Avrupa’daki hakim ekonomik krizin bir getirisi olarak Akdeniz havzasının kendine has bir kişiliği oluşmaya başladığını ifade eden Mahçupyan, “İtalyanların kendilerine has problemleri var. Avrupa’da zaten bir bölünmüşlük yaşanıyor. Bu ayrışma içerisinde onların Avrupa konusunda bakışları farklılaştı” dedi.
Başdanışman Mahçupyan, İtalya’da Avrupa yeniden düşünüldüğünde şu anda yerleşik olan görüşün; Türkiye ile beraber bir Avrupa veya Türkiye üzerinden İslam alemiyle bütünleşen, daha geniş bir şekilde dış politikada etkinliği, katkısı olan bir tür yeni Avrupa beklentisi olduğunu dile getirdi.
“Doğuya doğru açıldığınız zaman Türkiye’den daha anlamlı bir partner bulmanız şu anda pek mümkün değil.

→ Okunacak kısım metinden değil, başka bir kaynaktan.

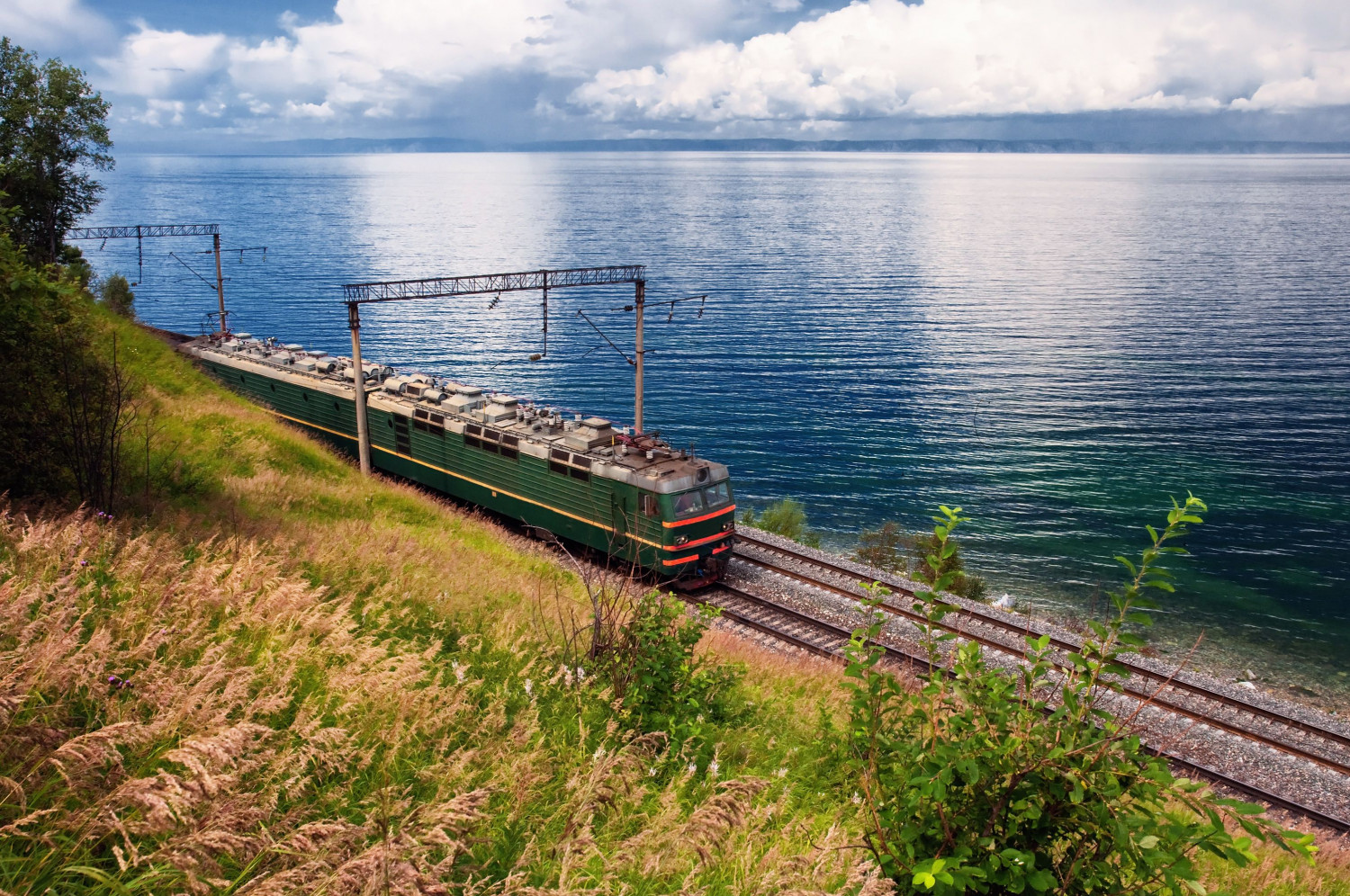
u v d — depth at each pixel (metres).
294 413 37.78
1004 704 6.36
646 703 10.15
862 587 26.33
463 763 6.44
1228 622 42.00
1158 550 6.21
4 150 37.25
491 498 30.06
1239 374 90.88
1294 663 38.00
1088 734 6.04
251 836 4.72
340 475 29.20
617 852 5.93
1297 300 132.50
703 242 197.62
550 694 9.65
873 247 195.50
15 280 14.41
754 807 7.67
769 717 12.07
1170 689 21.06
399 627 11.62
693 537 25.12
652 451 26.81
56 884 4.39
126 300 50.22
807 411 77.69
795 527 44.69
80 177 40.66
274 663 7.62
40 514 12.40
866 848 6.61
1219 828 5.39
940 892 5.87
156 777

Ve çok uzun süre de mümkün olmayacak” diyen Etyen Mahçupyan, şunları kaydetti:
“O yüzden İtalya kendi tarihsel bakışının getirdiği bir tür yarı doğululuk hali, belki bir tür Akdenizlilik sonucu ve de aynı zamanda da şu andaki Batı dünyasının girdiği çıkmazların getirdiği yeni yol arayışları nedeniyle Türkiye’ye çok olumlu bakıyor. Hatta, bizden daha olumlu bakıyor. Yani biz Türkiye içinde iyisiyle kötüsüyle artısı eksisiyle daha nesnel değerlendirmeler yapabiliyoruz hem hükümet hem muhalefetle ilgili hem geleceğimizle ilgili. İtalyanlar çok daha pembe bir fotoğrafın peşindeler gördüğüm kadarıyla…”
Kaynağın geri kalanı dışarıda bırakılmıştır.